L'émergence de la personnalisation électronique de la santé

Ce qui est en train d'arriver, c'est la e-santé individuelle. Le patient utilise déjà des applications mobiles pour accompagner son suivi médical. Les laboratoires pharmaceutiques peuvent appuyer le mouvement. Le laboratoire Sanofi a ainsi développé un gadget qui se connecte à un iPhone pour mesurer à tout moment la glycémie des clients diabétiques. Ceux-ci peuvent ainsi s'injecter les bonnes doses d'insuline fournie par Sanofi, avec un suivi dans le temps. Un patient passionné de technologies a réalisé une vidéo pour promouvoir ce gadget à l'attention des autres diabétiques, vidéo trouvée sur YouTube par le laboratoire pharmaceutique lors de sa veille courante.

Mais de telles applications envoient en général les données chez Google ou d'autres entreprises, souvent américaines. Jean-Michel Billaut dénonce : « les élites françaises réagissent en défense : face au Cloud qui marchait, on a créé un Cloud souverain mais on n'a pas l'idée de créer les premiers un service Cloud ». Le développement de la santé à domicile, avec de la télémédecine présuppose des investissements considérables en infrastructures, notamment de réseaux très hauts débits. Or les personnes ayant le plus de besoins sont celles qui sont aussi les plus isolées, dans les campagnes. 

Selon Jean-Michel Billaut, câbler en fibre optique les campagnes rencontre un succès bien plus grand (80% des prises posées débouchent sur un abonnement) qu'en ville (10% de souscription) où l'ADSL suffit. Quant à la prise du pouvoir par le patient, c'est un fait : il note les médecins, il commente les médicaments... Au final, selon Jean-Michel Billaut, « 90% des cas pourront être traités sans médecins, ce qui tombe bien puisqu'il n'y a plus de médecins ».

Des médecins méfiants face à la traçabilité 

« Quand j'ai arrêté l'urologie il y a cinq ans, je n'avais pas d'ordinateur dans mon box de consultation à l'AP-HP » se souvient Laurent Alexandre. Ce médecin a fondé Doctissimo avant de le revendre au groupe Lagardère. Il a pu constater le décalage entre la maturité du grand public et des professionnels. Laurent Alexandre a dénoncé l'incohérence et la confusion voire les erreurs d'objectifs de l'informatisation de la santé : « souvenez-vous du discours de Philippe Douste-Blazy [alors ministre de la santé, NDLR] annonçant des économies de milliards alors que tous les experts annonçaient des dépenses croissantes ».

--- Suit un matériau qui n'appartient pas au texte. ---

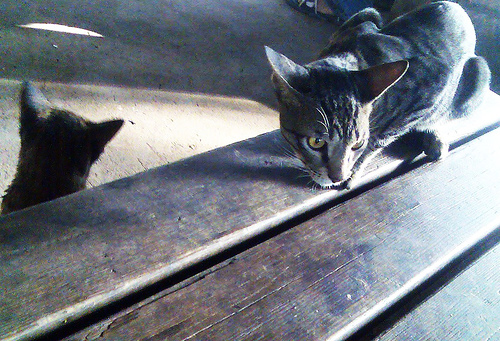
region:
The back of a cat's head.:
[1, 78, 123, 211]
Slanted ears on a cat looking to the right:
[263, 43, 408, 100]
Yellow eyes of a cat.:
[306, 133, 366, 153]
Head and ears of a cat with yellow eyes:
[263, 45, 410, 186]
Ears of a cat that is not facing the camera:
[21, 80, 125, 150]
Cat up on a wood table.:
[266, 0, 492, 187]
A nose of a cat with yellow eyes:
[326, 147, 349, 182]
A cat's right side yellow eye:
[306, 133, 326, 153]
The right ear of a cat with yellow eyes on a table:
[262, 44, 309, 94]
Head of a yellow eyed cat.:
[294, 67, 370, 189]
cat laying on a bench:
[252, 10, 499, 192]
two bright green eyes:
[302, 128, 372, 158]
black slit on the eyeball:
[312, 135, 319, 148]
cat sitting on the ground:
[4, 75, 117, 217]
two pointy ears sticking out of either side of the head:
[14, 74, 141, 156]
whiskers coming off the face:
[272, 144, 346, 199]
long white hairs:
[309, 102, 336, 135]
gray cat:
[241, 0, 493, 205]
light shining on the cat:
[447, 3, 481, 105]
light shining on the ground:
[18, 13, 108, 45]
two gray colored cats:
[9, 11, 486, 191]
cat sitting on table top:
[8, 19, 498, 340]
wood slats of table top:
[16, 93, 498, 340]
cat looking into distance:
[2, 77, 106, 192]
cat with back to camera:
[2, 70, 106, 192]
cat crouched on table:
[264, 3, 483, 172]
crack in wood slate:
[77, 267, 281, 336]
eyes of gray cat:
[298, 130, 369, 162]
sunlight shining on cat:
[393, 18, 498, 280]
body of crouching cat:
[338, 0, 480, 122]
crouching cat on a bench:
[264, 1, 489, 188]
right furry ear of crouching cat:
[259, 46, 311, 108]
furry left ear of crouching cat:
[350, 57, 407, 104]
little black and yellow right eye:
[305, 131, 325, 147]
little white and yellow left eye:
[348, 135, 363, 152]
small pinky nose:
[328, 168, 351, 185]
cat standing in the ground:
[5, 75, 125, 202]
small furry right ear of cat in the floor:
[89, 115, 121, 156]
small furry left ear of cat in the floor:
[19, 77, 49, 135]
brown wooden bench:
[1, 78, 498, 336]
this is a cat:
[267, 0, 488, 180]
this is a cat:
[13, 85, 144, 191]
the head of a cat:
[5, 77, 136, 186]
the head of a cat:
[245, 50, 399, 190]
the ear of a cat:
[351, 55, 408, 97]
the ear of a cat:
[257, 46, 311, 103]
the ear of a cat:
[88, 110, 133, 147]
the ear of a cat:
[11, 78, 45, 120]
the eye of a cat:
[302, 128, 333, 158]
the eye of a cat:
[347, 132, 369, 156]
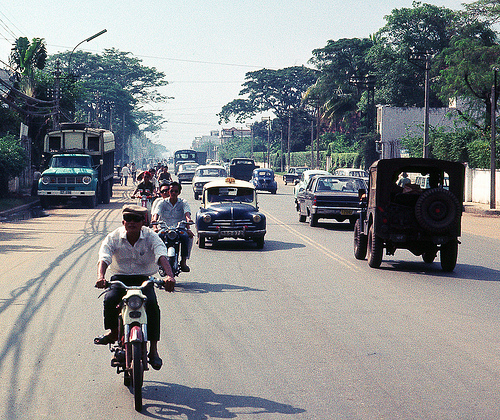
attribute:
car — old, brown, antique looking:
[351, 147, 466, 280]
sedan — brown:
[292, 135, 369, 248]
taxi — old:
[190, 173, 270, 253]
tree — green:
[12, 37, 40, 169]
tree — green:
[59, 50, 160, 124]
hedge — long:
[250, 141, 372, 184]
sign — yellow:
[220, 174, 240, 191]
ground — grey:
[224, 257, 394, 382]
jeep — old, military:
[360, 137, 481, 269]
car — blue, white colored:
[106, 126, 283, 247]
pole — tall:
[418, 49, 432, 156]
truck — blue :
[31, 132, 123, 207]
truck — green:
[31, 120, 119, 207]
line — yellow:
[257, 204, 367, 278]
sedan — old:
[295, 173, 369, 228]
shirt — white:
[90, 215, 174, 282]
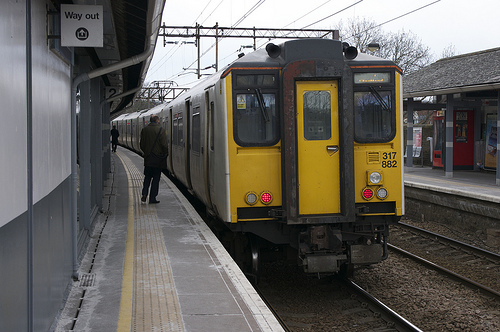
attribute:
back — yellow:
[224, 43, 401, 226]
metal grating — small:
[80, 269, 95, 289]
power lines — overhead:
[170, 1, 455, 98]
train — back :
[221, 36, 411, 266]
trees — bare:
[323, 18, 453, 75]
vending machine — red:
[429, 102, 473, 172]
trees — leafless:
[331, 15, 454, 80]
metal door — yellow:
[297, 78, 339, 217]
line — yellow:
[112, 150, 134, 330]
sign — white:
[57, 3, 104, 47]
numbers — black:
[380, 147, 400, 170]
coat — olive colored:
[140, 124, 170, 159]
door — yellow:
[297, 73, 343, 210]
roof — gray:
[393, 52, 495, 101]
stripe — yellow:
[114, 150, 134, 330]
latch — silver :
[321, 143, 340, 155]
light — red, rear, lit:
[362, 187, 374, 198]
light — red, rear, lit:
[259, 190, 271, 202]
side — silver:
[111, 70, 229, 222]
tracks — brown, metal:
[397, 209, 498, 302]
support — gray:
[443, 96, 458, 177]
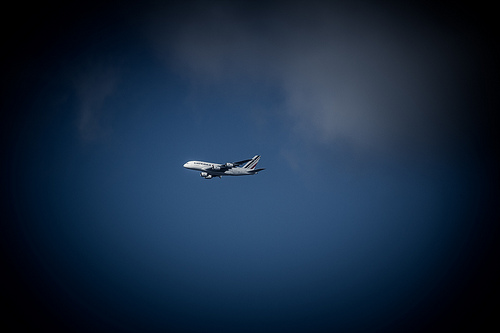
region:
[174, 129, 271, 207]
airplane flying in the sky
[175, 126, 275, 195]
airplane flying in the sky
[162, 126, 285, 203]
airplane flying in the sky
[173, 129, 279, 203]
airplane flying in the sky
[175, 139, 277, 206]
airplane flying in the sky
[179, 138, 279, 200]
airplane flying in the sky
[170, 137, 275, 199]
airplane flying in the sky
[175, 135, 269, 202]
airplane flying in the sky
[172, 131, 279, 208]
airplane flying in the sky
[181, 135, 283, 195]
airplane flying in the sky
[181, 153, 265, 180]
small white passenger plane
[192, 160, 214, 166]
line of windows on an airplane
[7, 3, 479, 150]
white clouds in the sky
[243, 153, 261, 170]
dark stripes on tail fin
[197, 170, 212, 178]
two round airplane engines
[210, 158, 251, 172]
two engines underneath a wing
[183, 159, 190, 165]
windows of the cockpit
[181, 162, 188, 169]
white rounded nose of an airplane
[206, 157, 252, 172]
dark underside of airplane wing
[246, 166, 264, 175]
small back wing section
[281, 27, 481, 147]
cloud in the sky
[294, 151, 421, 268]
clear part of the sky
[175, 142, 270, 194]
airplane in the sky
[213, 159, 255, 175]
the wing of a airplane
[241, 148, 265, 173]
the tail of an airplane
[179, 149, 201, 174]
the nose of an airplane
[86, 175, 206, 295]
a clear part of the sky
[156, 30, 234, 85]
cloud in the sky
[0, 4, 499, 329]
photo focused on airplane in the sky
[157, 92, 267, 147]
clear part of the sky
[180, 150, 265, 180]
airplane in the sky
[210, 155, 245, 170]
wing of a plane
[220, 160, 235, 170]
engine of a plane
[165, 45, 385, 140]
part of a cloudy sky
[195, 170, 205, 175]
right engine of a plane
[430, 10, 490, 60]
black area of an image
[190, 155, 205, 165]
writings on side of plane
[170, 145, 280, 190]
plane flying high.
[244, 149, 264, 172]
tale of an airplane.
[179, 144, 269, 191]
Plane in the air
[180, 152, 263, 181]
Plane is in the air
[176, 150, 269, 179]
Airplane in the air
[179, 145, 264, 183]
Airplane is in the air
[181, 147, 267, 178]
Plane flying in the air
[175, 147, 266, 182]
Plane is flying in the air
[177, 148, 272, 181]
Airplane flying in the air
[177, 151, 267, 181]
Airplane is flying in the air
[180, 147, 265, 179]
White plane in the air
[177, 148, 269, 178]
White airplane is in the air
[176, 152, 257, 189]
white airplane in the sky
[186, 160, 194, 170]
small frontal part of the airplane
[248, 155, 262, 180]
rear spoiler of the airplane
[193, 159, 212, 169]
small lateral windows of the airplane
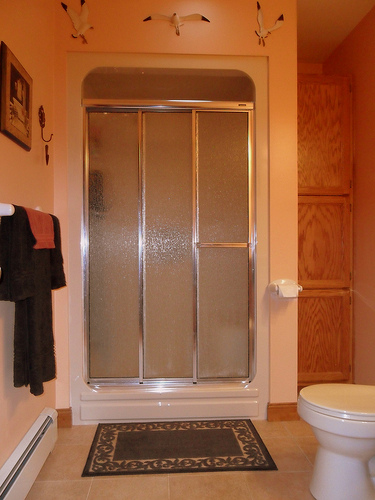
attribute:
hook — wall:
[37, 107, 52, 143]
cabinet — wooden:
[295, 189, 353, 289]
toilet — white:
[298, 378, 371, 498]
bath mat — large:
[82, 417, 278, 472]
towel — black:
[24, 203, 57, 253]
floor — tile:
[49, 424, 308, 497]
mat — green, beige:
[79, 418, 277, 476]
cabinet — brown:
[58, 105, 367, 376]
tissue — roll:
[277, 285, 301, 296]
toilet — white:
[293, 378, 374, 499]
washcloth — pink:
[17, 200, 53, 247]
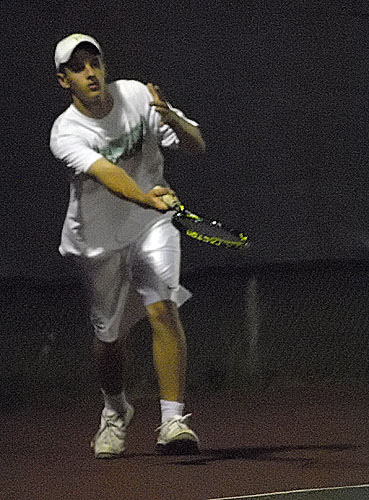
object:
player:
[47, 32, 207, 460]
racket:
[154, 173, 251, 253]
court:
[0, 258, 368, 498]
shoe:
[90, 402, 135, 456]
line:
[212, 466, 368, 496]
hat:
[54, 32, 104, 72]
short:
[74, 216, 193, 348]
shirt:
[50, 78, 199, 261]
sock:
[158, 395, 186, 430]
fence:
[269, 249, 320, 336]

Outre le fait que les médecins ne sont que rarement des geeks, les thérapeutes ont de bonnes raisons de se méfier : la traçabilité des opérations, aisée en numérique et quasi-impossible sur le papier, facilite aussi la poursuite judiciaire ou disciplinaire de manquements professionnels. Selon Laurent Alexandre, « l'informatisation de la santé n'est nulle part une réussite, même aux Etats-Unis, et fut parfois un réel échec comme en Grande Bretagne, ce qui prouve que ce n'est pas facile ».

En parallèle, les progrès technologiques de la médecine reposent largement sur une importante puissance de calcul associée à la génomique : le séquençage ADN devient facile et rapide grâce à la nouvelle informatique et il permet des traitements personnalisés. « Pour la première fois de l'histoire, un médecin ne pourra plus soigner avec sa b ... et son couteau : il aura besoin de l'informatique de puissance, de nouveaux prestataires avec un transfert économique des anciens vers les nouveaux acteurs » prédit Laurent Alexandre.